How do you find the square root of 3 to the second power ?

Answer 1

Hint:In order to find the solution of this question , we need to first understand the mathematical terms and should frame to make up the expression . The term ‘ square root ‘ signifies that what should be that number multiplied by itself so that it is the number under the square root symbol called radical . Radical is represented by $\sqrt {} $. For example = 4 , the base part of the value inside the square root such that it contains perfect squares in it that is also by the definition when the number 2 multiplied by itself is equal to the number under the radical or square root symbol.

Formula used:
${(a)^{\dfrac{m}{n}}}$=${({a^m})^{\dfrac{1}{n}}}$
${x^{m + n}} = {x^m} \times {x^n}$

Complete step by step answer:
We are given with the mathematical statements which when framed makes up the expression as -
${\left( {\sqrt 3 } \right)^2}$
First we will try to simplify further by the definition that what should be that number multiplied by itself so that it is the number under the square root symbol . But the value $\sqrt 3 $ cannot be simplified into its factors, So the root we cannot simplify further comes to be surd . Now let’s find the answer by using some formula
\[{({b^m})^n} = {b^{mn}}\]
Also , we know that the square root have the power as $\dfrac{1}{2}$
\[\surd b = {b^{\dfrac{1}{2}}}\]
Some rules of the exponents when applied , we got
$\sqrt 3 = {3^{\dfrac{1}{2}}}$
Let’s consider the formula concerning exponents ${(a)^{\dfrac{m}{n}}}$=${({a^m})^{\dfrac{1}{n}}}$, we get
${\left( {\sqrt 3 } \right)^2}$
Rewriting square root as half power ,
${\left( {{3^{\dfrac{1}{2}}}} \right)^2}$
 By applying ,
\[{({b^m})^n} = {b^{mn}}\]
\[\Rightarrow {3^{\dfrac{1}{2} \times 2}}\]
2 gets canceled out and from the above we can say that ${3^1} = 3$.

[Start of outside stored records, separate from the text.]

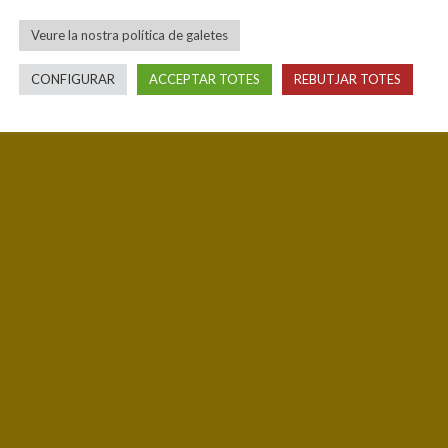
Veure la nostra política de galetes
CONFIGURAR
ACCEPTAR TOTES
REBUTJAR TOTES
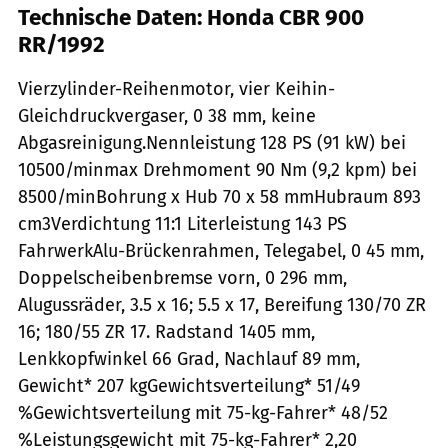
Technische Daten: Honda CBR 900
RR/1992
Vierzylinder-Reihenmotor, vier Keihin-
Gleichdruckvergaser, 0 38 mm, keine
Abgasreinigung.Nennleistung 128 PS (91 kW) bei
10500/minmax Drehmoment 90 Nm (9,2 kpm) bei
8500/minBohrung x Hub 70 x 58 mmHubraum 893
cm3Verdichtung 11:1 Literleistung 143 PS
FahrwerkAlu-Brückenrahmen, Telegabel, 0 45 mm,
Doppelscheibenbremse vorn, 0 296 mm,
Alugussräder, 3.5 x 16; 5.5 x 17, Bereifung 130/70 ZR
16; 180/55 ZR 17. Radstand 1405 mm,
Lenkkopfwinkel 66 Grad, Nachlauf 89 mm,
Gewicht* 207 kgGewichtsverteilung* 51/49
%Gewichtsverteilung mit 75-kg-Fahrer* 48/52
%Leistungsgewicht mit 75-kg-Fahrer* 2,20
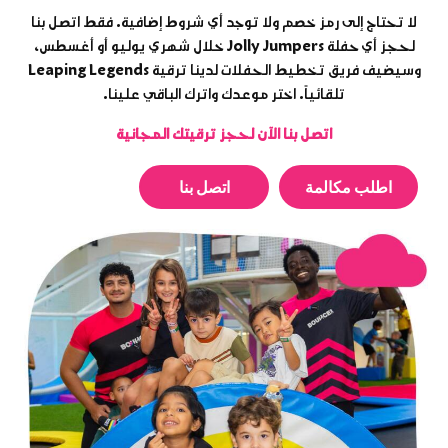
لا تحتاج إلى رمز خصم ولا توجد أي شروط إضافية. فقط اتصل بنا
لحجز أي حفلة Jolly Jumpers خلال شهري يوليو أو أغسطس،
وسيضيف فريق تخطيط الحفلات لدينا ترقية Leaping Legends
تلقائياً. اختر موعدك واترك الباقي علينا.
اتصل بنا الآن لحجز ترقيتك المجانية
اطلب مكالمة
اتصل بنا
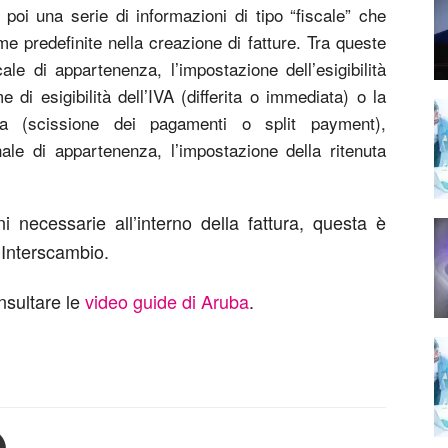
poi una serie di informazioni di tipo “fiscale” che
 predefinite nella creazione di fatture. Tra queste
cale di appartenenza, l’impostazione dell’esigibilità
e di esigibilità dell’IVA (differita o immediata) o la
ta (scissione dei pagamenti o split payment),
ale di appartenenza, l’impostazione della ritenuta
ni necessarie all’interno della fattura, questa è
 Interscambio.
onsultare le
video guide di Aruba
.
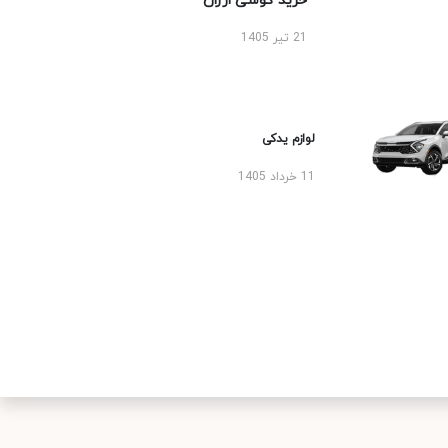
خرید گوشی ارزان
21 تیر 1405
لوازم یدکی
11 خرداد 1405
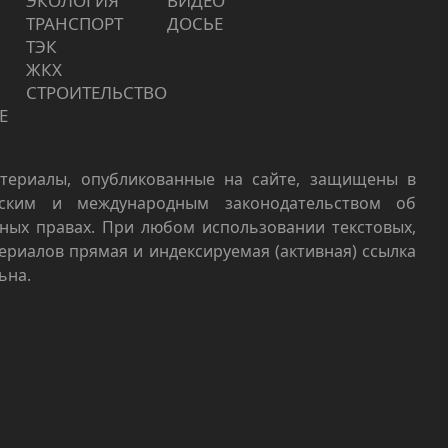
ЭКОЛОГИЯ
ВИДЕО
ТРАНСПОРТ
ДОСЬЕ
ТЭК
ЖКХ
СТРОИТЕЛЬСТВО
Е
териалы, опубликованные на сайте, защищены в
йским и международным законодательством об
ных правах. При любом использовании текстовых,
териалов прямая и индексируемая (активная) ссылка
ьна.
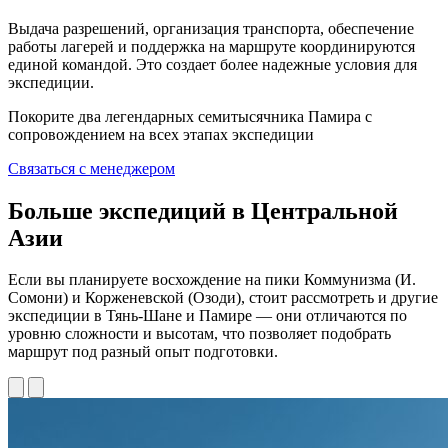
Выдача разрешений, организация транспорта, обеспечение
работы лагерей и поддержка на маршруте координируются
единой командой. Это создает более надежные условия для
экспедиции.
Покорите два легендарных семитысячника Памира с
сопровождением на всех этапах экспедиции
Связаться с менеджером
Больше экспедиций в Центральной
Азии
Если вы планируете восхождение на пики Коммунизма (И.
Сомони) и Корженевской (Озоди), стоит рассмотреть и другие
экспедиции в Тянь-Шане и Памире — они отличаются по
уровню сложности и высотам, что позволяет подобрать
маршрут под разный опыт подготовки.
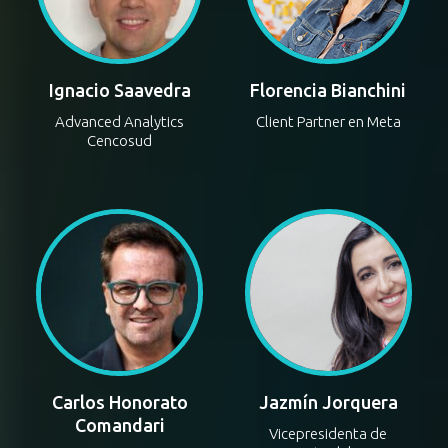
Ignacio Saavedra
Florencia Bianchini
Advanced Analytics
Client Partner en Meta
Cencosud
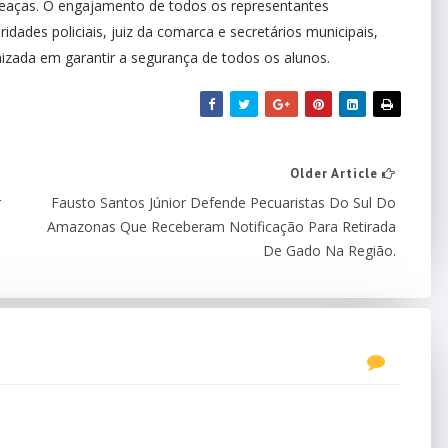
meaças. O engajamento de todos os representantes
ridades policiais, juiz da comarca e secretários municipais,
izada em garantir a segurança de todos os alunos.
Older Article
r
Fausto Santos Júnior Defende Pecuaristas Do Sul Do
Amazonas Que Receberam Notificação Para Retirada
De Gado Na Região.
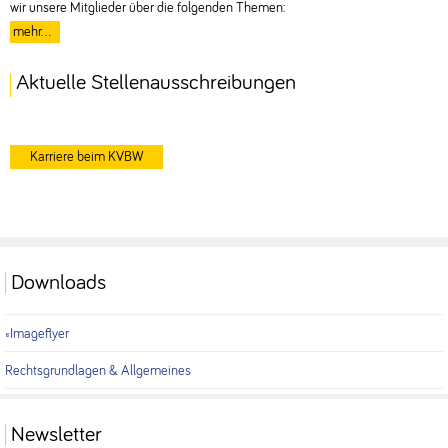
wir unsere Mitglieder über die folgenden Themen:
mehr...
Aktuelle Stellenausschreibungen
Karriere beim KVBW
Downloads
Imageflyer
Rechtsgrundlagen & Allgemeines
Newsletter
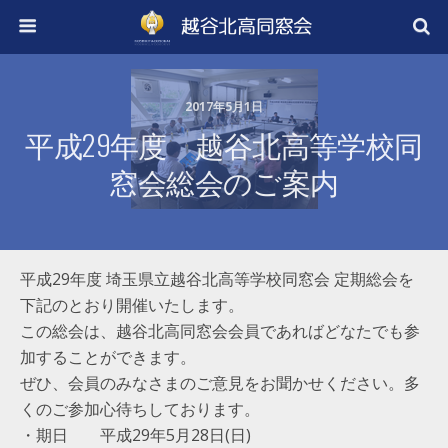
2017年5月1日
平成29年度 越谷北高等学校同
窓会総会のご案内
平成29年度 埼玉県立越谷北高等学校同窓会 定期総会を
下記のとおり開催いたします。
この総会は、越谷北高同窓会会員であればどなたでも参
加することができます。
ぜひ、会員のみなさまのご意見をお聞かせください。多
くのご参加心待ちしております。
・期日 平成29年5月28日(日)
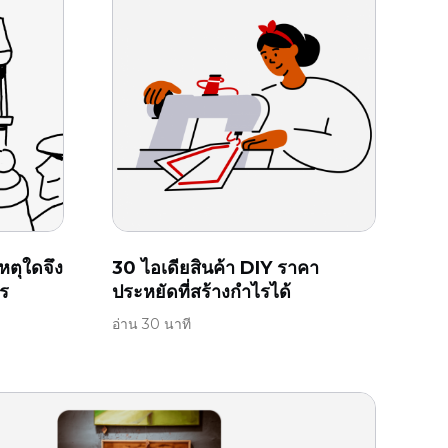
ตุใดจึง
30 ไอเดียสินค้า DIY ราคา
ไร
ประหยัดที่สร้างกำไรได้
อ่าน 30 นาที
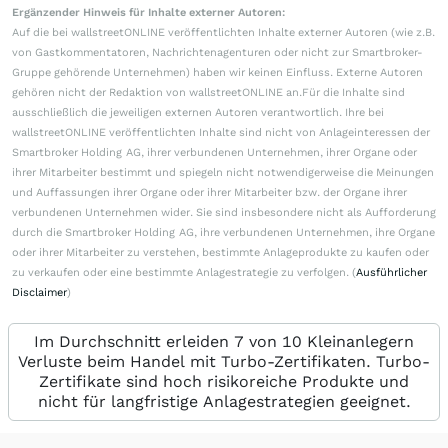
Ergänzender Hinweis für Inhalte externer Autoren:
Auf die bei wallstreetONLINE veröffentlichten Inhalte externer Autoren (wie z.B.
von Gastkommentatoren, Nachrichtenagenturen oder nicht zur Smartbroker-
Gruppe gehörende Unternehmen) haben wir keinen Einfluss. Externe Autoren
gehören nicht der Redaktion von wallstreetONLINE an.Für die Inhalte sind
ausschließlich die jeweiligen externen Autoren verantwortlich. Ihre bei
wallstreetONLINE veröffentlichten Inhalte sind nicht von Anlageinteressen der
Smartbroker Holding AG, ihrer verbundenen Unternehmen, ihrer Organe oder
ihrer Mitarbeiter bestimmt und spiegeln nicht notwendigerweise die Meinungen
und Auffassungen ihrer Organe oder ihrer Mitarbeiter bzw. der Organe ihrer
verbundenen Unternehmen wider. Sie sind insbesondere nicht als Aufforderung
durch die Smartbroker Holding AG, ihre verbundenen Unternehmen, ihre Organe
oder ihrer Mitarbeiter zu verstehen, bestimmte Anlageprodukte zu kaufen oder
zu verkaufen oder eine bestimmte Anlagestrategie zu verfolgen. (
Ausführlicher
Disclaimer
)
Im Durchschnitt erleiden 7 von 10 Kleinanlegern
Verluste beim Handel mit Turbo-Zertifikaten. Turbo-
Zertifikate sind hoch risikoreiche Produkte und
nicht für langfristige Anlagestrategien geeignet.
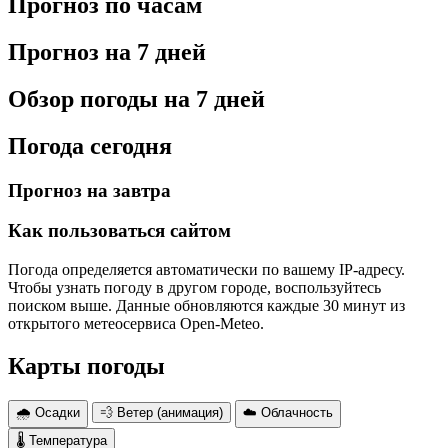
Прогноз по часам
Прогноз на 7 дней
Обзор погоды на 7 дней
Погода сегодня
Прогноз на завтра
Как пользоваться сайтом
Погода определяется автоматически по вашему IP-адресу.
Чтобы узнать погоду в другом городе, воспользуйтесь
поиском выше. Данные обновляются каждые 30 минут из
открытого метеосервиса Open-Meteo.
Карты погоды
🌧 Осадки
💨 Ветер (анимация)
☁️ Облачность
🌡 Температура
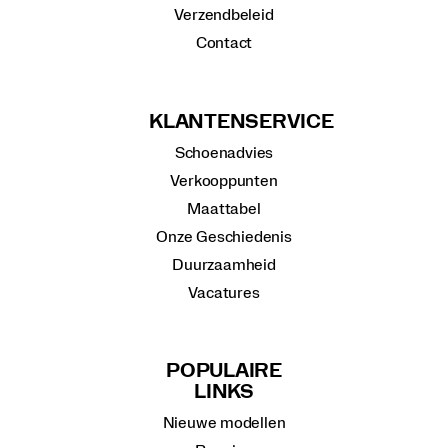
Verzendbeleid
Contact
KLANTENSERVICE
Schoenadvies
Verkooppunten
Maattabel
Onze Geschiedenis
Duurzaamheid
Vacatures
POPULAIRE
LINKS
Nieuwe modellen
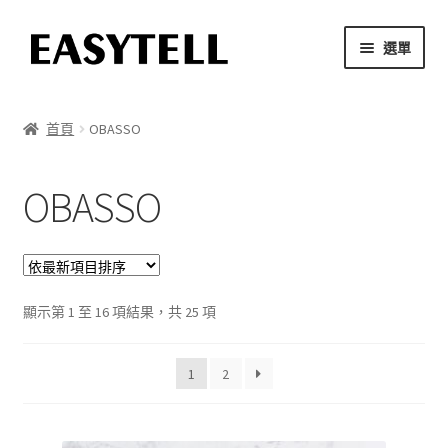
跳
跳
選單
至
至
導
主
首頁
覽
要
首頁
OBASSO
列
內
品牌故事
容
OBASSO
商店
防偽查驗
依
我的帳號
顯示第 1 至 16 項結果，共 25 項
最
新
1
2
項
目
排
序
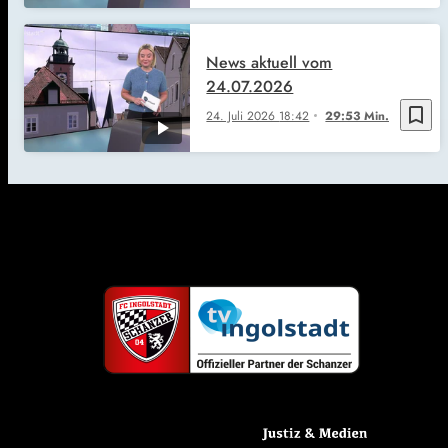
News aktuell vom
24.07.2026
bookmark_border
24. Juli 2026
18:42
29:53 Min.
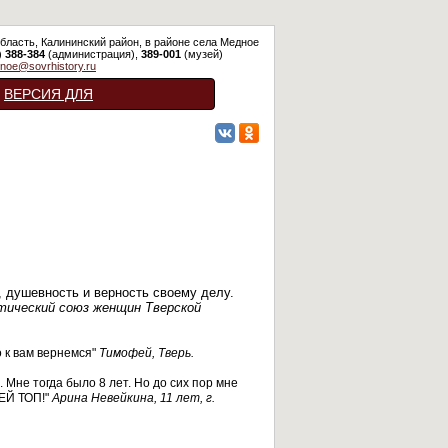
бласть, Калининский район, в районе села Медное
)
388-384
(администрация),
389-001
(музей)
noe@sovrhistory.ru
ВЕРСИЯ ДЛЯ
СЛАБОВИДЯЩИХ
 душевность и верность своему делу.
тический союз женщин Тверской
 к вам вернемся"
Тимофей, Тверь.
 Мне тогда было 8 лет. Но до сих пор мне
ЗЕЙ ТОП!"
Арина Невейкина, 11 лет, г.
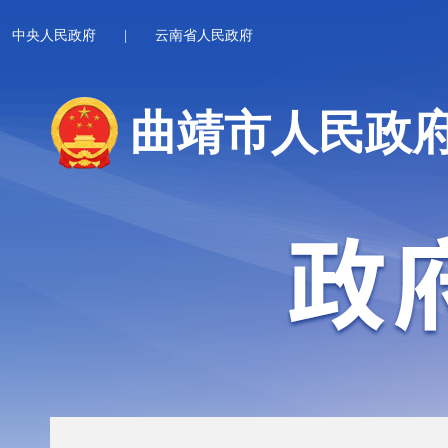
中央人民政府
|
云南省人民政府
曲靖市人民政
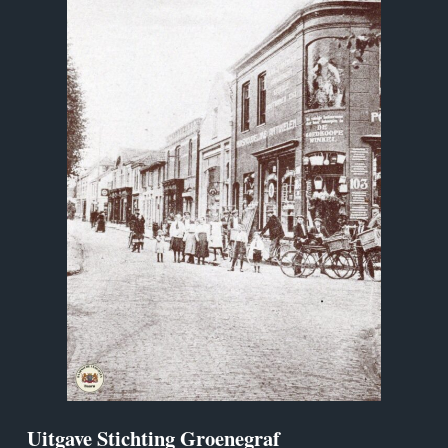
Uitgave Stichting Groenegraf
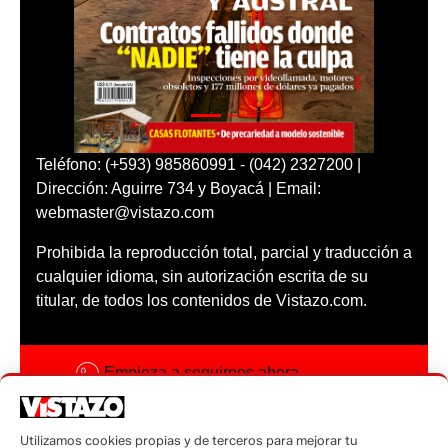
Teléfono: (+593) 985860991 - (042) 2327200 |
Dirección: Aguirre 734 y Boyacá | Email:
webmaster@vistazo.com
Prohibida la reproducción total, parcial y traducción a
cualquier idioma, sin autorización escrita de su
titular, de todos los contenidos de Vistazo.com.
Empieza a seguirnos ahora
Activar notificaciones
Utilizamos cookies propias y de terceros para mejorar tu
Código ética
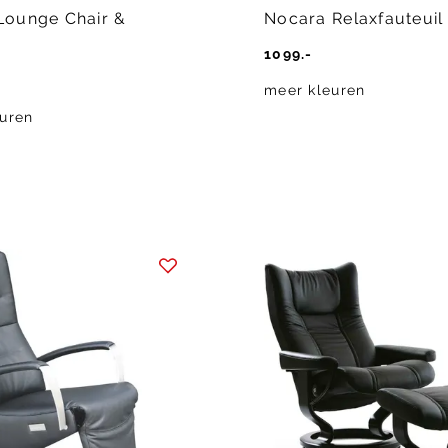
Lounge Chair &
Nocara Relaxfauteuil
1099.-
meer kleuren
uren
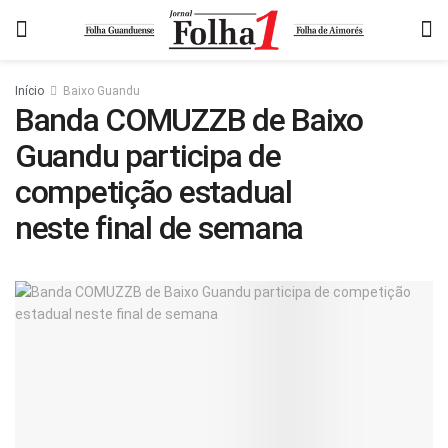
Início
Baixo Guandu
Banda COMUZZB de Baixo
Guandu participa de
competição estadual
neste final de semana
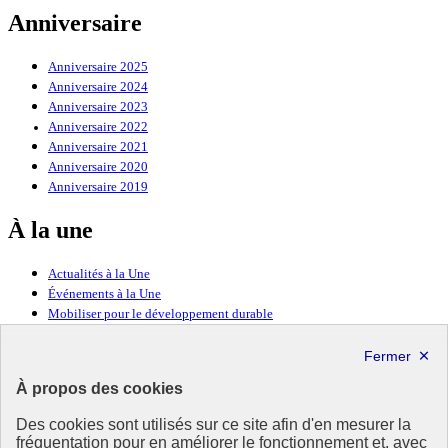
Anniversaire
Anniversaire 2025
Anniversaire 2024
Anniversaire 2023
Anniversaire 2022
Anniversaire 2021
Anniversaire 2020
Anniversaire 2019
À la une
Actualités à la Une
Événements à la Une
Mobiliser pour le développement durable
Forum politique de haut niveau
Lettre d’information ODDyssée vers 2030
À propos des cookies
Ressources
Des cookies sont utilisés sur ce site afin d'en mesurer la
fréquentation pour en améliorer le fonctionnement et, avec
Ressources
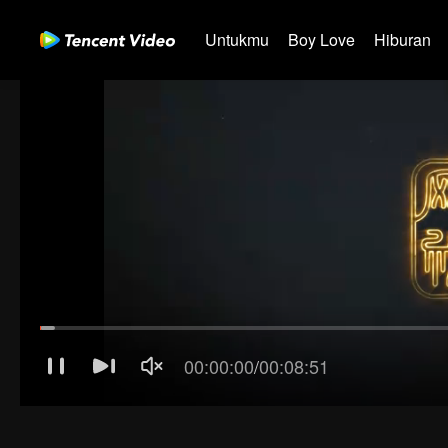
Untukmu
Boy Love
Hiburan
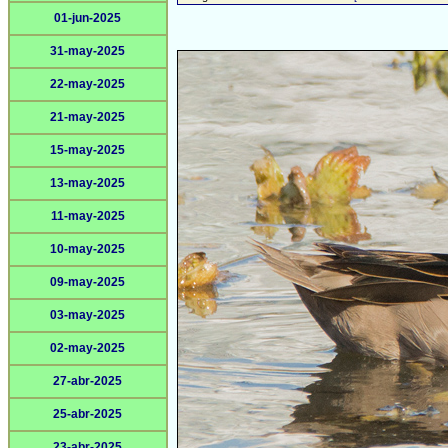
01-jun-2025
31-may-2025
22-may-2025
21-may-2025
15-may-2025
13-may-2025
11-may-2025
10-may-2025
09-may-2025
03-may-2025
02-may-2025
27-abr-2025
25-abr-2025
23-abr-2025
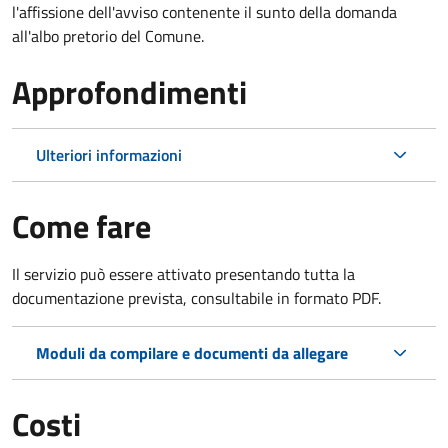
l'affissione dell'avviso contenente il sunto della domanda
all'albo pretorio del Comune.
Approfondimenti
Ulteriori informazioni
Come fare
Il servizio può essere attivato presentando tutta la
documentazione prevista, consultabile in formato PDF.
Moduli da compilare e documenti da allegare
Costi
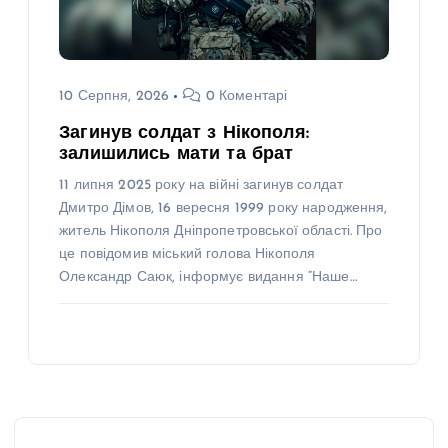
10 Серпня, 2026
0 Коментарі
Загинув солдат з Нікополя:
залишились мати та брат
11 липня 2025 року на війні загинув солдат
Дмитро Дімов, 16 вересня 1999 року народження,
житель Нікополя Дніпропетровської області. Про
це повідомив міський голова Нікополя
Олександр Саюк, інформує видання “Наше…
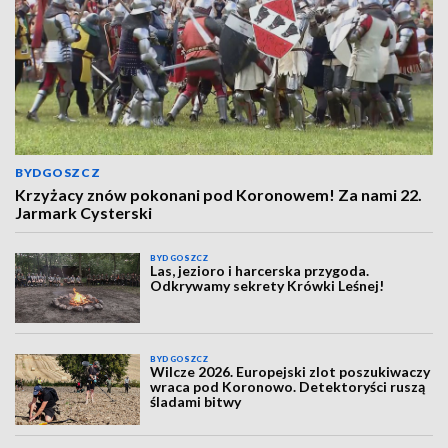
BYDGOSZCZ
Krzyżacy znów pokonani pod Koronowem! Za nami 22.
Jarmark Cysterski
BYDGOSZCZ
Las, jezioro i harcerska przygoda.
Odkrywamy sekrety Krówki Leśnej!
BYDGOSZCZ
Wilcze 2026. Europejski zlot poszukiwaczy
wraca pod Koronowo. Detektoryści ruszą
śladami bitwy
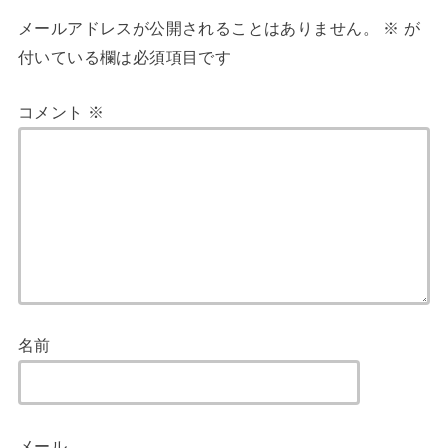
メールアドレスが公開されることはありません。
※
が
付いている欄は必須項目です
コメント
※
名前
メール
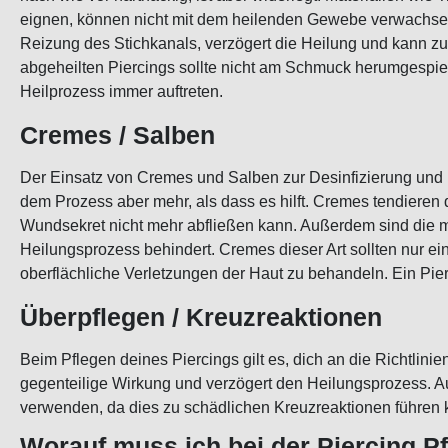
eignen, können nicht mit dem heilenden Gewebe verwachse
Reizung des Stichkanals, verzögert die Heilung und kann z
abgeheilten Piercings sollte nicht am Schmuck herumgesp
Heilprozess immer auftreten.
Cremes / Salben
Der Einsatz von Cremes und Salben zur Desinfizierung und Pf
dem Prozess aber mehr, als dass es hilft. Cremes tendiere
Wundsekret nicht mehr abfließen kann. Außerdem sind die me
Heilungsprozess behindert. Cremes dieser Art sollten nur ei
oberflächliche Verletzungen der Haut zu behandeln. Ein Pierci
Überpflegen / Kreuzreaktionen
Beim Pflegen deines Piercings gilt es, dich an die Richtlini
gegenteilige Wirkung und verzögert den Heilungsprozess. Auß
verwenden, da dies zu schädlichen Kreuzreaktionen führen 
Worauf muss ich bei der Piercing P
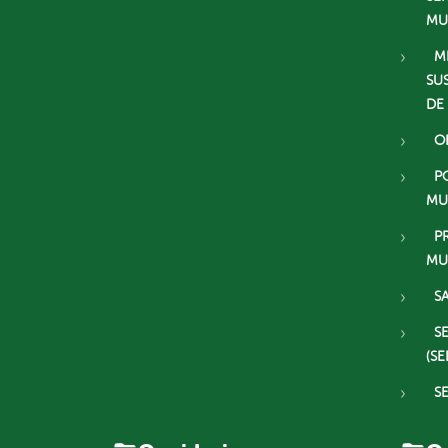
MU
M
SU
DE
O
P
MU
P
MU
S
S
(SE
S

Therefore, ${\left( {\sqrt 3 } \right)^2}$ in the simplest form $3$.

Note:Do not Forget to cross check the answer.
-The value of root 3 is approximately equal to $1.732$.
-Also root 3 can also be said as a irrational number as it cannot be expressed in the form of a fraction .
-Under the radical symbol $\sqrt {} $ we cannot place a negative number , it should be the positive real number .
-The two halves can't make up the whole one in the same way the two square roots ( having powers as $\dfrac{1}{2}$) can make up the whole one.For example = $\sqrt 3 $multiplied by $\sqrt 3 $gives the number 3 as the base is same so power gets added which makes the power 1 giving us the real positive number 3 .